Rusya-Ukrayna savaşı ile bölgesel sorunların tam ortasında kalmasına rağmen Türkiye’nin bu meseleden bile güç elde ettiğini...
Ortaya koyduğu Mavi Vatan doktrini ile dost düşman herkesin takdirini topladığını...
Bu tez ile kendi topraklarına ve Kuzey Kıbrıs Türk Cumhuriyeti’nin haklarına düşülen şerhi kaldırdığını...
Libya’da destan yazdığını...
Yapılan ülkeler arası anlaşmalarla Akdeniz’e adeta ambargo koyduğunu...
Teknolojide açılan çığırı...
Savunma sanayisinde yapılan atılımları...
İHA ve SİHA teknolojileri ile dünya savaş stratejilerine yenilikler getirildiğini...
Bize F-35 savaş uçaklarını vermeyen ABD’nin karşısına “Kızılelma” projesi ile çıktığını...
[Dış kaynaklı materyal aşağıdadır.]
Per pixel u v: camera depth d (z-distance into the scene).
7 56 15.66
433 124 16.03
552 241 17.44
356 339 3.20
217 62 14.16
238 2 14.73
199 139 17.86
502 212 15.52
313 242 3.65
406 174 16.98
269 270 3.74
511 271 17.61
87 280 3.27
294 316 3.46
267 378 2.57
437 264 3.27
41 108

İşgalci Ermenistan’ın Can Azerbaycan mücahitleri tarafından kendi sınırlarına doğru itilirken, SİHA’larımızla adeta teknolojik şov yaptığını...
Karadeniz’de bulunan doğal gaz ile senede dışa ödenen neredeyse 350 milyar dolarlık bütçenin kasamızda kalacağını...
Gabar başta olmak üzere ülkenin dört bir yanında fışkıran petrolün milletin hizmetine sunulduğunu...
Şehir hastaneleri ile ülkede bir sağlık devrimi yaşandığını...
60 yıllık hasretimiz olan yerli ve milli otomobile, “Devrim otomobilinden, devrin otomobiline” denilerek kavuşulduğunu...
İslam ümmetinin en büyük gönül yarası olan Ayasofya’nın yeniden ve tamamen ibadethane olarak açıldığını...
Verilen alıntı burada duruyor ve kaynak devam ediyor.